**ENTRIES SUPPLIED**
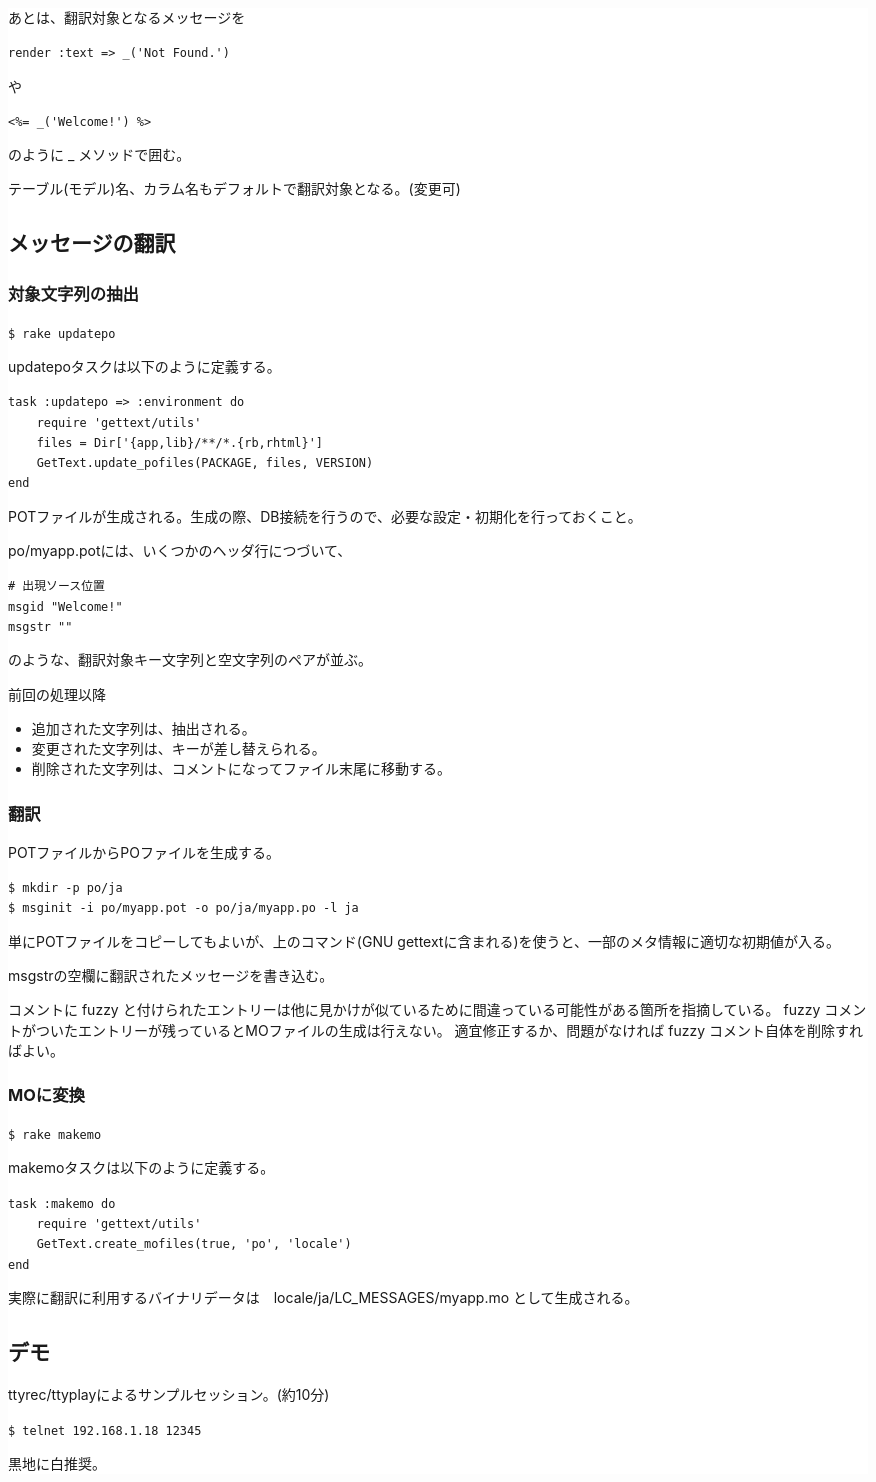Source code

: <p>あとは、翻訳対象となるメッセージを</p>
<pre><code>render :text =&gt; _('Not Found.')</code></pre>
<p>や</p>
<pre><code>&lt;%= _('Welcome!') %&gt;</code></pre>
<p>のように _ メソッドで囲む。</p>
<p>テーブル(モデル)名、カラム名もデフォルトで翻訳対象となる。(変更可)</p>
    </div>
  </div>
</div>
<div class="day">
  <h2><span class="date"><a name="l5"> </a></span><span class="title">メッセージの翻訳</span></h2>
  <div class="body">
    <div class="section">
      <h3><a name="l6"><span class="sanchor"> </span></a>対象文字列の抽出</h3>
<pre><code>$ rake updatepo</code></pre>
<p>updatepoタスクは以下のように定義する。</p>
<pre><code>task :updatepo =&gt; :environment do
	require 'gettext/utils'
	files = Dir['{app,lib}/**/*.{rb,rhtml}']
	GetText.update_pofiles(PACKAGE, files, VERSION)
end</code></pre>
<p>POTファイルが生成される。生成の際、DB接続を行うので、必要な設定・初期化を行っておくこと。</p>
<p>po/myapp.potには、いくつかのヘッダ行につづいて、</p>
<pre><code># 出現ソース位置
msgid "Welcome!"
msgstr ""</code></pre>
<p>のような、翻訳対象キー文字列と空文字列のペアが並ぶ。</p>
<p>前回の処理以降</p>
<ul>
<li>追加された文字列は、抽出される。</li>
<li>変更された文字列は、キーが差し替えられる。</li>
<li>削除された文字列は、コメントになってファイル末尾に移動する。</li>
</ul>
<h3><a name="l7"><span class="sanchor"> </span></a>翻訳</h3>
<p>POTファイルからPOファイルを生成する。</p>
<pre><code>$ mkdir -p po/ja
$ msginit -i po/myapp.pot -o po/ja/myapp.po -l ja</code></pre>
<p>単にPOTファイルをコピーしてもよいが、上のコマンド(GNU gettextに含まれる)を使うと、一部のメタ情報に適切な初期値が入る。</p>
<p>msgstrの空欄に翻訳されたメッセージを書き込む。</p>
<p>コメントに fuzzy と付けられたエントリーは他に見かけが似ているために間違っている可能性がある箇所を指摘している。
fuzzy コメントがついたエントリーが残っているとMOファイルの生成は行えない。
適宜修正するか、問題がなければ fuzzy コメント自体を削除すればよい。</p>
<h3><a name="l8"><span class="sanchor"> </span></a>MOに変換</h3>
<pre><code>$ rake makemo</code></pre>
<p>makemoタスクは以下のように定義する。</p>
<pre><code>task :makemo do
	require 'gettext/utils'
	GetText.create_mofiles(true, 'po', 'locale')
end</code></pre>
<p>実際に翻訳に利用するバイナリデータは　locale/ja/LC_MESSAGES/myapp.mo として生成される。</p>
    </div>
  </div>
</div>
<div class="day">
  <h2><span class="date"><a name="l9"> </a></span><span class="title">デモ</span></h2>
  <div class="body">
    <div class="section">
      <p>ttyrec/ttyplayによるサンプルセッション。(約10分)</p>
<pre><code>$ telnet 192.168.1.18 12345</code></pre>
<p>黒地に白推奨。</p>
    </div>
  </div>
</div>
<div class="day">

**WHAT IS BEING ASKED**
From the first line to the last, repeat the records exactly and skip the pictures.

**YOUR RESPONSE**
Source code

: <p>あとは、翻訳対象となるメッセージを</p>
<pre><code>render :text =&gt; _('Not Found.')</code></pre>
<p>や</p>
<pre><code>&lt;%= _('Welcome!') %&gt;</code></pre>
<p>のように _ メソッドで囲む。</p>
<p>テーブル(モデル)名、カラム名もデフォルトで翻訳対象となる。(変更可)</p>
    </div>
  </div>
</div>
<div class="day">
  <h2><span class="date"><a name="l5"> </a></span><span class="title">メッセージの翻訳</span></h2>
  <div class="body">
    <div class="section">
      <h3><a name="l6"><span class="sanchor"> </span></a>対象文字列の抽出</h3>
<pre><code>$ rake updatepo</code></pre>
<p>updatepoタスクは以下のように定義する。</p>
<pre><code>task :updatepo =&gt; :environment do
	require 'gettext/utils'
	files = Dir['{app,lib}/**/*.{rb,rhtml}']
	GetText.update_pofiles(PACKAGE, files, VERSION)
end</code></pre>
<p>POTファイルが生成される。生成の際、DB接続を行うので、必要な設定・初期化を行っておくこと。</p>
<p>po/myapp.potには、いくつかのヘッダ行につづいて、</p>
<pre><code># 出現ソース位置
msgid "Welcome!"
msgstr ""</code></pre>
<p>のような、翻訳対象キー文字列と空文字列のペアが並ぶ。</p>
<p>前回の処理以降</p>
<ul>
<li>追加された文字列は、抽出される。</li>
<li>変更された文字列は、キーが差し替えられる。</li>
<li>削除された文字列は、コメントになってファイル末尾に移動する。</li>
</ul>
<h3><a name="l7"><span class="sanchor"> </span></a>翻訳</h3>
<p>POTファイルからPOファイルを生成する。</p>
<pre><code>$ mkdir -p po/ja
$ msginit -i po/myapp.pot -o po/ja/myapp.po -l ja</code></pre>
<p>単にPOTファイルをコピーしてもよいが、上のコマンド(GNU gettextに含まれる)を使うと、一部のメタ情報に適切な初期値が入る。</p>
<p>msgstrの空欄に翻訳されたメッセージを書き込む。</p>
<p>コメントに fuzzy と付けられたエントリーは他に見かけが似ているために間違っている可能性がある箇所を指摘している。
fuzzy コメントがついたエントリーが残っているとMOファイルの生成は行えない。
適宜修正するか、問題がなければ fuzzy コメント自体を削除すればよい。</p>
<h3><a name="l8"><span class="sanchor"> </span></a>MOに変換</h3>
<pre><code>$ rake makemo</code></pre>
<p>makemoタスクは以下のように定義する。</p>
<pre><code>task :makemo do
	require 'gettext/utils'
	GetText.create_mofiles(true, 'po', 'locale')
end</code></pre>
<p>実際に翻訳に利用するバイナリデータは　locale/ja/LC_MESSAGES/myapp.mo として生成される。</p>
    </div>
  </div>
</div>
<div class="day">
  <h2><span class="date"><a name="l9"> </a></span><span class="title">デモ</span></h2>
  <div class="body">
    <div class="section">
      <p>ttyrec/ttyplayによるサンプルセッション。(約10分)</p>
<pre><code>$ telnet 192.168.1.18 12345</code></pre>
<p>黒地に白推奨。</p>
    </div>
  </div>
</div>
<div class="day">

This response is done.